Goats are great brush clearers; mine have done wonders here.
But yours isn't a normal situation, and a vet call is probably the only way to find out what the problem is and fix it before you have no animals left.

Tom A

Greg    Posted 07-22-2003 at 09:57:39       [Reply]  [Send Email]
We had one a couple of week ago that got too much grain and it gave her the squirts too. I have found that if their diet changes too fast or they get too much of something that they donít get often this can happen.
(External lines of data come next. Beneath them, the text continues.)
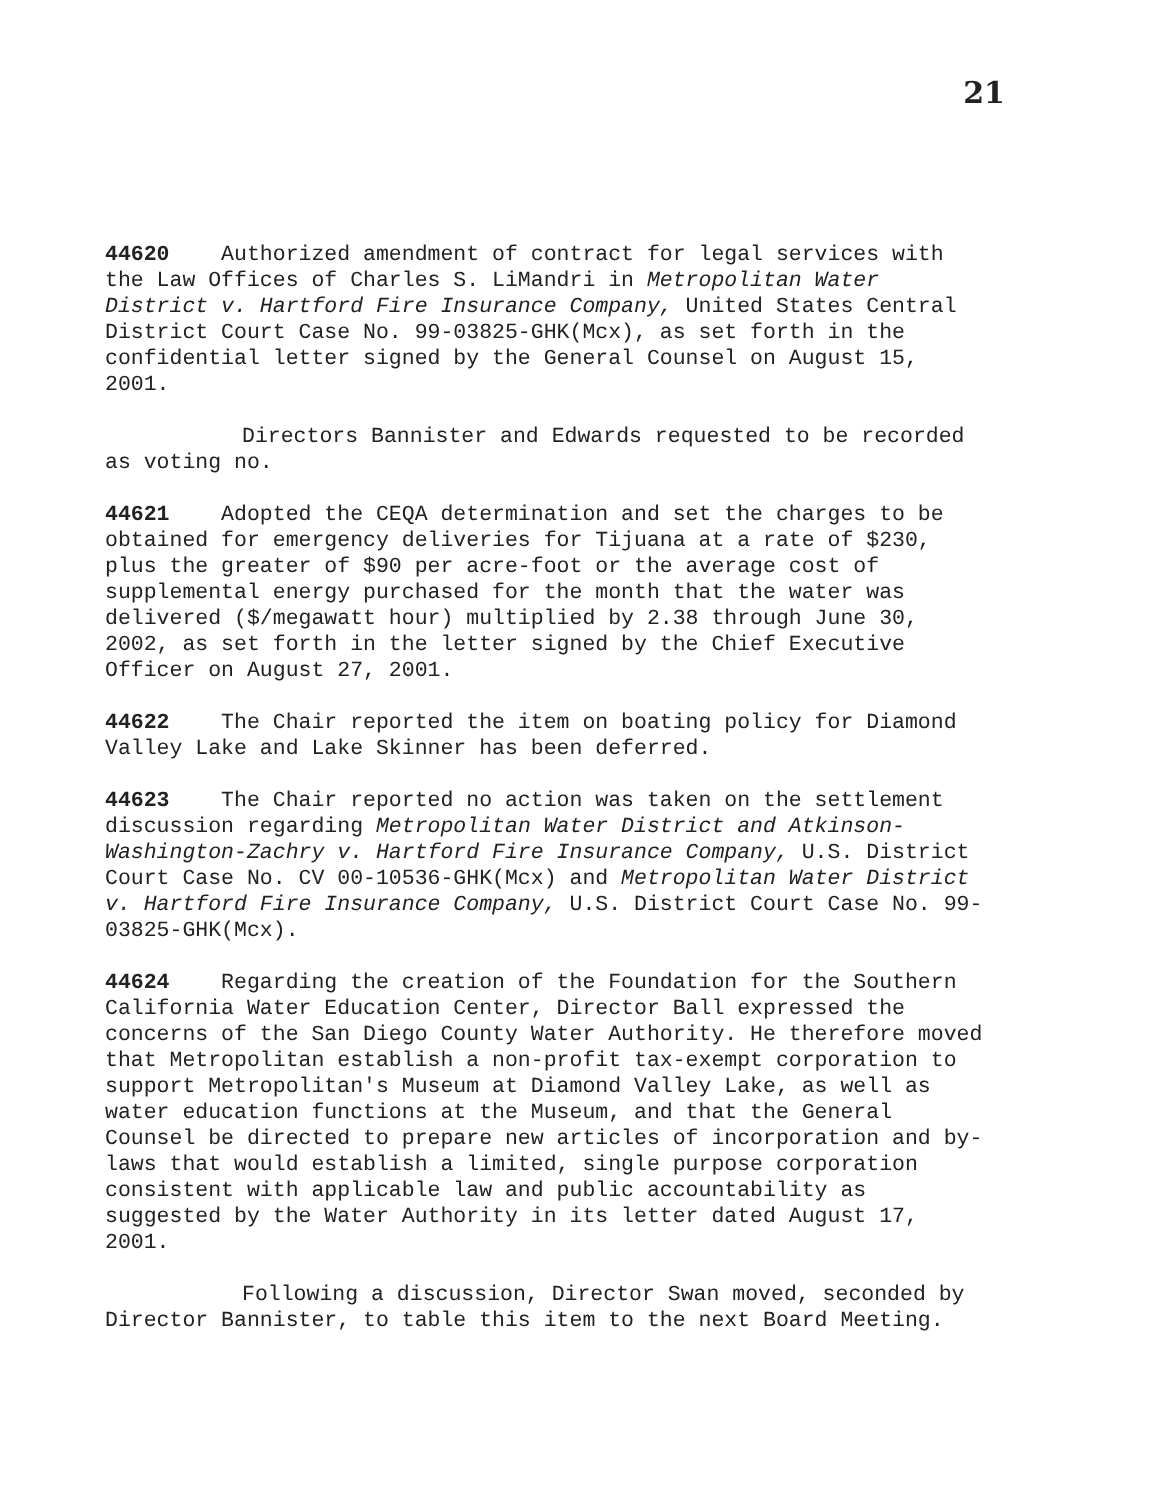21
44620 Authorized amendment of contract for legal services with the Law Offices of Charles S. LiMandri in Metropolitan Water District v. Hartford Fire Insurance Company, United States Central District Court Case No. 99-03825-GHK(Mcx), as set forth in the confidential letter signed by the General Counsel on August 15, 2001.
Directors Bannister and Edwards requested to be recorded as voting no.
44621 Adopted the CEQA determination and set the charges to be obtained for emergency deliveries for Tijuana at a rate of $230, plus the greater of $90 per acre-foot or the average cost of supplemental energy purchased for the month that the water was delivered ($/megawatt hour) multiplied by 2.38 through June 30, 2002, as set forth in the letter signed by the Chief Executive Officer on August 27, 2001.
44622 The Chair reported the item on boating policy for Diamond Valley Lake and Lake Skinner has been deferred.
44623 The Chair reported no action was taken on the settlement discussion regarding Metropolitan Water District and Atkinson-Washington-Zachry v. Hartford Fire Insurance Company, U.S. District Court Case No. CV 00-10536-GHK(Mcx) and Metropolitan Water District v. Hartford Fire Insurance Company, U.S. District Court Case No. 99-03825-GHK(Mcx).
44624 Regarding the creation of the Foundation for the Southern California Water Education Center, Director Ball expressed the concerns of the San Diego County Water Authority. He therefore moved that Metropolitan establish a non-profit tax-exempt corporation to support Metropolitan's Museum at Diamond Valley Lake, as well as water education functions at the Museum, and that the General Counsel be directed to prepare new articles of incorporation and by-laws that would establish a limited, single purpose corporation consistent with applicable law and public accountability as suggested by the Water Authority in its letter dated August 17, 2001.
Following a discussion, Director Swan moved, seconded by Director Bannister, to table this item to the next Board Meeting.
Just like people they can dehydrate quickly and become ill.
I went to the store and bought a big bottle of Imodium and gave her two tablespoons and two more four hours later. Put her on straight grass hey and the next day there was a big improvement. She was normal by the third day. I would run this by your vet before trying it just to be sure that there is not another problem. Body temp is a good thing to find out too before calling the vet. You know what that means.
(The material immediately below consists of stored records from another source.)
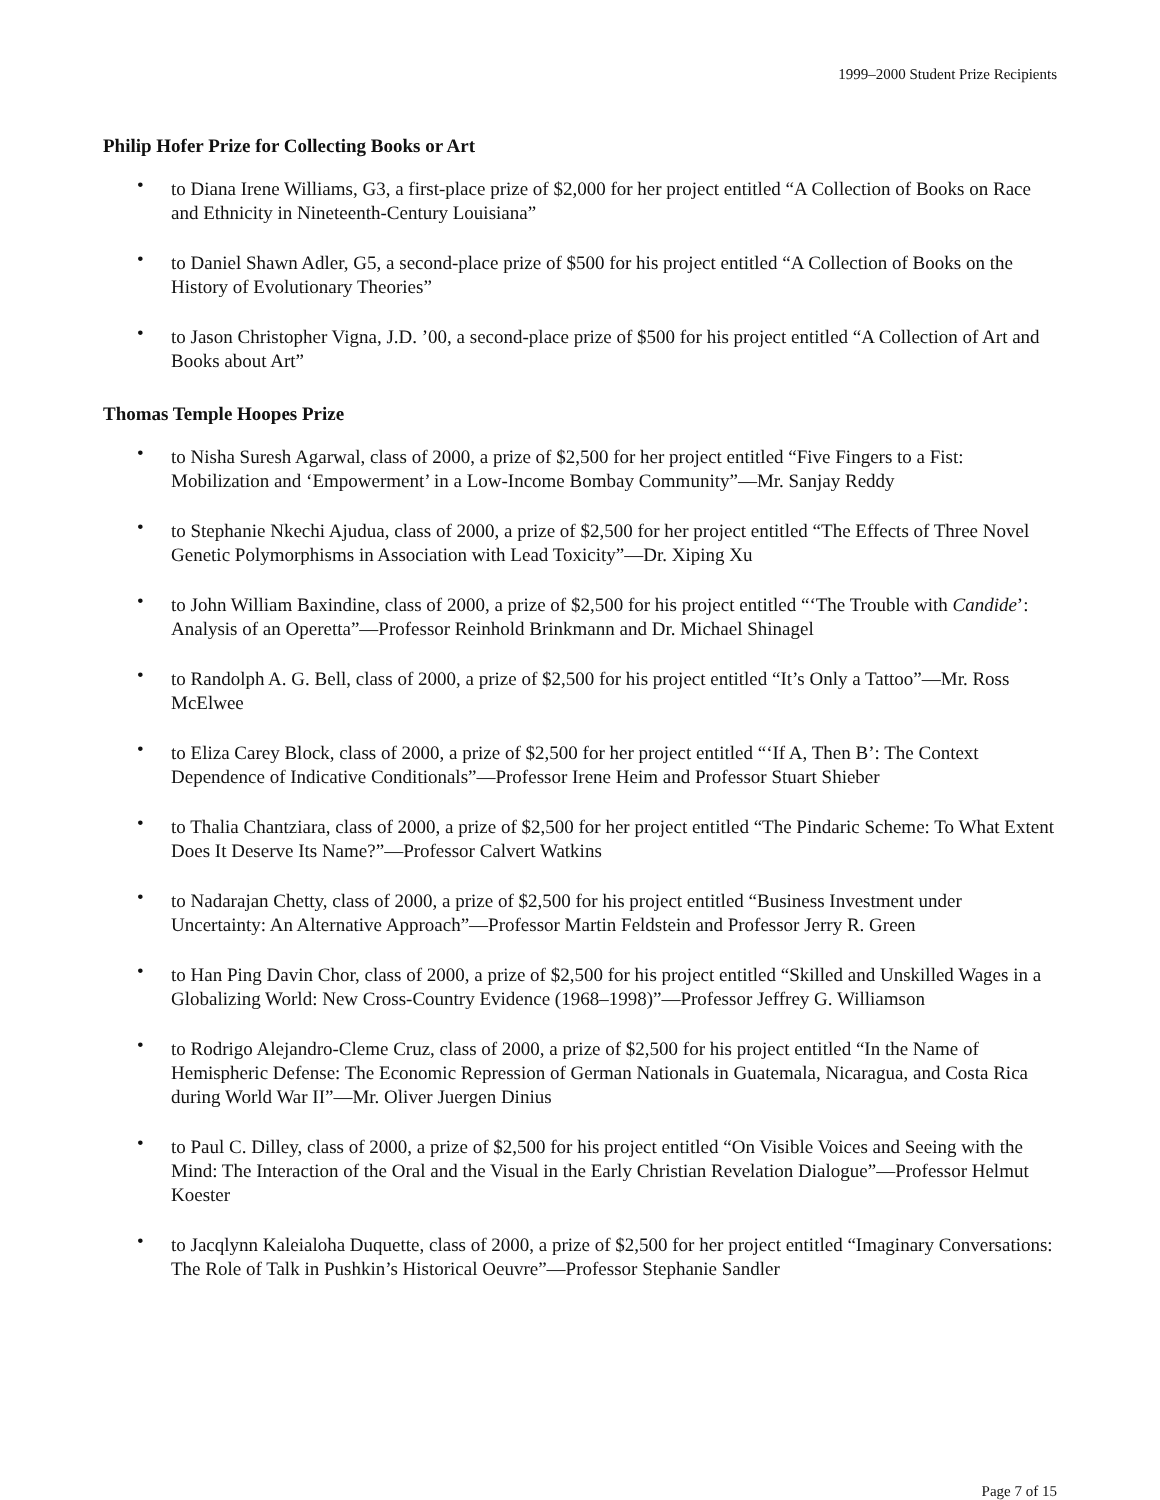1999–2000 Student Prize Recipients
Philip Hofer Prize for Collecting Books or Art
• to Diana Irene Williams, G3, a first-place prize of $2,000 for her project entitled “A Collection of Books on Race and Ethnicity in Nineteenth-Century Louisiana”
• to Daniel Shawn Adler, G5, a second-place prize of $500 for his project entitled “A Collection of Books on the History of Evolutionary Theories”
• to Jason Christopher Vigna, J.D. ’00, a second-place prize of $500 for his project entitled “A Collection of Art and Books about Art”
Thomas Temple Hoopes Prize
• to Nisha Suresh Agarwal, class of 2000, a prize of $2,500 for her project entitled “Five Fingers to a Fist: Mobilization and ‘Empowerment’ in a Low-Income Bombay Community”—Mr. Sanjay Reddy
• to Stephanie Nkechi Ajudua, class of 2000, a prize of $2,500 for her project entitled “The Effects of Three Novel Genetic Polymorphisms in Association with Lead Toxicity”—Dr. Xiping Xu
• to John William Baxindine, class of 2000, a prize of $2,500 for his project entitled “‘The Trouble with Candide’: Analysis of an Operetta”—Professor Reinhold Brinkmann and Dr. Michael Shinagel
• to Randolph A. G. Bell, class of 2000, a prize of $2,500 for his project entitled “It’s Only a Tattoo”—Mr. Ross McElwee
• to Eliza Carey Block, class of 2000, a prize of $2,500 for her project entitled “‘If A, Then B’: The Context Dependence of Indicative Conditionals”—Professor Irene Heim and Professor Stuart Shieber
• to Thalia Chantziara, class of 2000, a prize of $2,500 for her project entitled “The Pindaric Scheme: To What Extent Does It Deserve Its Name?”—Professor Calvert Watkins
• to Nadarajan Chetty, class of 2000, a prize of $2,500 for his project entitled “Business Investment under Uncertainty: An Alternative Approach”—Professor Martin Feldstein and Professor Jerry R. Green
• to Han Ping Davin Chor, class of 2000, a prize of $2,500 for his project entitled “Skilled and Unskilled Wages in a Globalizing World: New Cross-Country Evidence (1968–1998)”—Professor Jeffrey G. Williamson
• to Rodrigo Alejandro-Cleme Cruz, class of 2000, a prize of $2,500 for his project entitled “In the Name of Hemispheric Defense: The Economic Repression of German Nationals in Guatemala, Nicaragua, and Costa Rica during World War II”—Mr. Oliver Juergen Dinius
• to Paul C. Dilley, class of 2000, a prize of $2,500 for his project entitled “On Visible Voices and Seeing with the Mind: The Interaction of the Oral and the Visual in the Early Christian Revelation Dialogue”—Professor Helmut Koester
• to Jacqlynn Kaleialoha Duquette, class of 2000, a prize of $2,500 for her project entitled “Imaginary Conversations: The Role of Talk in Pushkin’s Historical Oeuvre”—Professor Stephanie Sandler
Page 7 of 15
I have found that if we want to graze them we need to work in to it slowly over a couple of weeks for their bodies to adjust.

Let us know how it goes.


Tom a    Posted 07-22-2003 at 09:45:15       [Reply]  [No Email]

probably time to call a vet if you've had that many losses already and potentially more coming. Would be helpful to have goats' temperature known before you make the call, as well as rough feel for respiration. Any gut sounds? The more you can give the vet, the more possible they can advise you without even coming out.

I've never had a goat with the squirts, even when I bought one that was very badly infested with worms it just got kind of blobby poops, like a horse.

Since this was sudden on-set and affecting almost the entire herd I'd say they probably all ate something is possibly either a plant or other poisoning (any chemicals laying around?) and probably without quick and proper treatment you'll lose more.

good luck,

Jimbob    Posted 07-22-2003 at 09:39:06       [Reply]  [No Email]
I water-hose clean my animals rears every few days (chickens excluded). Pigs don't care, dogs do not care for it, rabbits & goats real unhappy.

Annie in KY    Posted 07-22-2003 at 09:32:23       [Reply]  [Send Email]
That sounds like a big loss. Sorry to hear that. I'd look into identifying any toxins out there, maybe plants or another source of poison.

Ivey    Posted 07-22-2003 at 10:01:20       [Reply]  [No Email]
I don't keep goats, but a neighbor of mine, after losing all his goats, came and asked me what would kill them, (plantwise) that was growing in the woods where he had them. Well the list got pretty long, bracken, laurels, bloodroot, wahoo tree(euonymus)etc. He had picked a pretty bad spot to raise goats, turned out. It would be a good idea to know every plant where they're pastured.